- Tauron Energy Team ma przede wszystkim zapewnić naszemu tenisowemu deblowi jak najlepszych warunków do treningów i rozwoju. Sądzimy, że przed nimi ich najlepsze dwa-trzy lata, w czasie których mogą osiągnąć sukcesy, jakich w polskim tenisie jeszcze nie było. Naszym zamiarem jest, aby w ramach współpracy Mariusz i Marcin uzyskali możliwość dalszego rozwoju oraz jak najlepsze warunki, które pozwolą im na doskonalenie umiejętności. Sukcesy, jakie do tej pory osiągnął nasz mistrzowski duet są dopiero przedsionkiem do tego, co jeszcze mogą zdziałać. Wiele sobie obiecujemy po tej współpracy - powiedział wiceprezes zarządu Tauron, Rafał Soja.
Producent energii coraz śmielej wkracza w świat sportu - po koszykówce oraz siatkówce nadszedł czas na tenis. - Sponsoring jest ważnym elementem naszej działalności. Rozpoznawalność naszej marki na początku mieściła się w granicach błędu statystycznego.
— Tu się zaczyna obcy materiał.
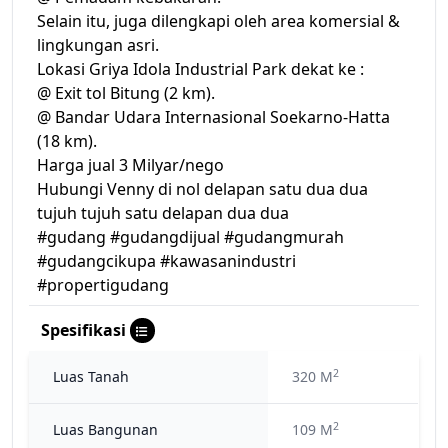
Selain itu, juga dilengkapi oleh area komersial &
lingkungan asri.
Lokasi Griya Idola Industrial Park dekat ke :
@ Exit tol Bitung (2 km).
@ Bandar Udara Internasional Soekarno-Hatta
(18 km).
Harga jual 3 Milyar/nego
Hubungi Venny di nol delapan satu dua dua
tujuh tujuh satu delapan dua dua
#gudang #gudangdijual #gudangmurah
#gudangcikupa #kawasanindustri
#propertigudang
Spesifikasi
2
Luas Tanah
320 M
2
Luas Bangunan
109 M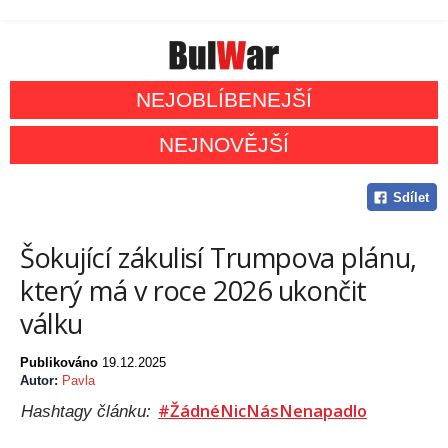
NEJOBLÍBENEJŠÍ
NEJNOVĚJŠÍ
Sdílet
Šokující zákulisí Trumpova plánu,
který má v roce 2026 ukončit
válku
Publikováno
19.12.2025
Autor:
Pavla
#ŽádnéNicNásNenapadlo
Hashtagy článku:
Sponsoring sprawił, że jesteśmy coraz częściej kojarzeni, i to właśnie ze sportem - wyjaśniał Paweł Gniadek.
Zadowolenia z pozyskania takiego sponsora nie kryli również sami zainteresowani. - Komfort psychiczny, jakim jest współpraca sponsorska i pomoc w sprawach finansowych jest kluczowa w życiu sportowców. Rozszerzyliśmy ekipę, z jaką podróżujemy w ostatnich tygodniach i to od razu przyniosło efekty. Współpraca otworzyła przed nami nowe drzwi i mamy zamiar z tego skorzystać. Mamy szczęście, że do tego doszło. Sukcesy, jakie ostatnio osiągnęliśmy, są początkiem czegoś wielkiego - nie ukrywał Mariusz Fyrstenberg.
- Igrzyska olimpijskie dla każdego sportowca są największym wyzwaniem. Nasza współpraca zaczęła się w ubiegłym roku, jednak w tym wszystko się zacieśniło. Igrzyska są priorytetem, w Pekinie byliśmy o krok od strefy medalowej. W tym roku chcemy pójść dalej i spełnić nasze marzenie, jakim jest medal olimpijski. Wygraliśmy dwa duże turnieje: w Madrycie i Barcelonie, i mamy nadzieję, że wszystko teraz pójdzie jeszcze lepiej - dodał Marcin Matkowski.